I try to be an RDF fan, but I'm not sure I see how it would help here. The inner element could have simply been named subtask if that mattered, but I don't think it does.

How would RDF have made the ID/IDREF relationships any clearer?

The first thing I'd wonder, seeing data like that, would be whether the inner task element is always a reference or if sometimes it's a complete task element, e.g., if it's not referenced anywhere else. With RDF you wouldn't care, that decision is merely a whim of the serializer which will be dealt with by whatever library you use to read the serial form back in. It's of no more interest than whether the id attributes use single or double quotes.

For XML, in a way it would be better if the inner element was named subtask as that would clear up any confusion as to whether it's actually a reference to the supertask, for example.

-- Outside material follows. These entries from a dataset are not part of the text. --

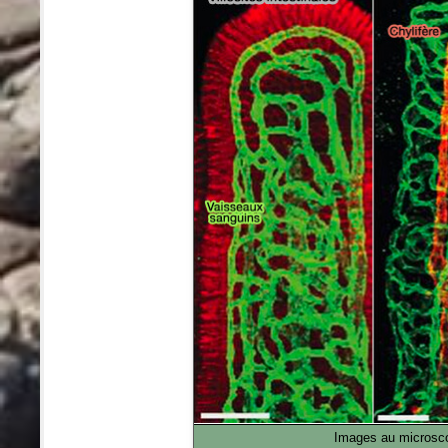
Images au microscop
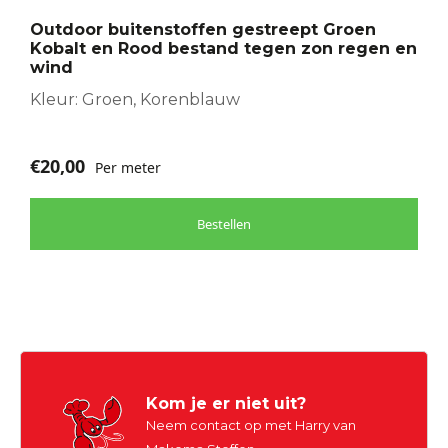
optie
Outdoor buitenstoffen gestreept Groen
kan
Kobalt en Rood bestand tegen zon regen en
gekozen
wind
worden
Kleur: Groen, Korenblauw
op
de
productpagina
€
20,00
Per meter
Bestellen
Kom je er niet uit?
Neem contact op met Harry van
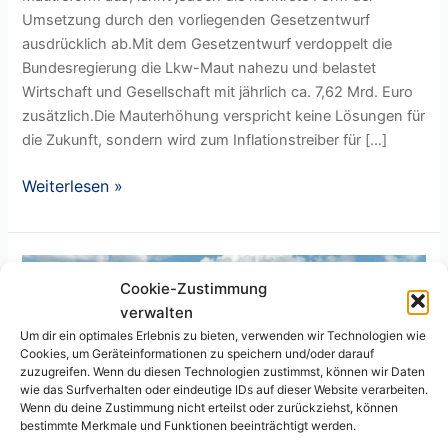
Umsetzung durch den vorliegenden Gesetzentwurf
ausdrücklich ab.Mit dem Gesetzentwurf verdoppelt die
Bundesregierung die Lkw-Maut nahezu und belastet
Wirtschaft und Gesellschaft mit jährlich ca. 7,62 Mrd. Euro
zusätzlich.Die Mauterhöhung verspricht keine Lösungen für
die Zukunft, sondern wird zum Inflationstreiber für […]
Weiterlesen »
Fahrsicherheitstraining
Cookie-Zustimmung
verwalten
Um dir ein optimales Erlebnis zu bieten, verwenden wir Technologien wie
Cookies, um Geräteinformationen zu speichern und/oder darauf
zuzugreifen. Wenn du diesen Technologien zustimmst, können wir Daten
wie das Surfverhalten oder eindeutige IDs auf dieser Website verarbeiten.
Wenn du deine Zustimmung nicht erteilst oder zurückziehst, können
bestimmte Merkmale und Funktionen beeinträchtigt werden.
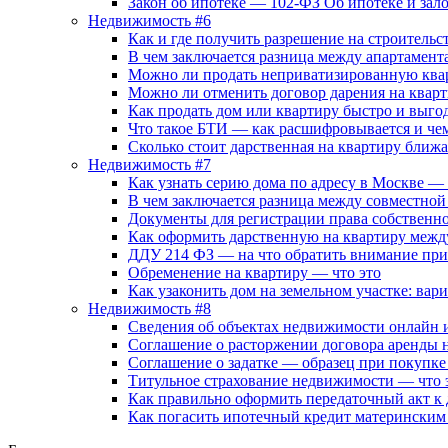
Закон об ипотеке — 102-ФЗ Об ипотеке и зал
Недвижимость #6
Как и где получить разрешение на строительс
В чем заключается разница между апартамент
Можно ли продать неприватизированную ква
Можно ли отменить договор дарения на квар
Как продать дом или квартиру быстро и выго
Что такое БТИ — как расшифровывается и че
Сколько стоит дарственная на квартиру бли
Недвижимость #7
Как узнать серию дома по адресу в Москве —
В чем заключается разница между совместной
Документы для регистрации права собственно
Как оформить дарственную на квартиру межд
ДДУ 214 ФЗ — на что обратить внимание при
Обременение на квартиру — что это
Как узаконить дом на земельном участке: вар
Недвижимость #8
Сведения об объектах недвижимости онлайн и
Соглашение о расторжении договора аренды
Соглашение о задатке — образец при покупке
Титульное страхование недвижимости — что э
Как правильно оформить передаточный акт к
Как погасить ипотечный кредит материнским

But the element wasn't so named, probably because XML, while mostly being fairly self-descriptive, leaves implicit the relationship between parent and child elements thereby encouraging designers to assume it's obvious.

Also giving the inner task element a different name makes it difficult to include tasks not referenced elsewhere in-line.

Similarly, the ID/IDREF relationship would be dealt with completely be the reader; you'd only need to think about the subtask relationship. Though id attributes are usually unique throughout the document that's only a convention; in the absence of an accessible DTD you might have to do some careful investigation to make sure that other element types can't have clashing ids, for example.

Yes, there are alternatives to XML... I'm fond of JSON, and seeing SQLite replace previous binary gorp under stuff like iPhoto makes me very happy.

But I still credit the XML movement with establishing the culture of open exchange behind all of these.

e.g. see slide 7 in my ALA midwinter 2000 talk.

Of course there are alternatives, they're just not as good. Yes, JSON is fine, I suppose for simple, perhaps even nested key value pairs. And SQLite is better than random binary goo, but mostly IMHO because there's a standard path to text.

I reverse engineered AddressBook's SQLite data and it was a minor PITA.

Sometimes there are good reasons to do something else, no doubt, but I'm still happiest when I find XML when I go looking for data.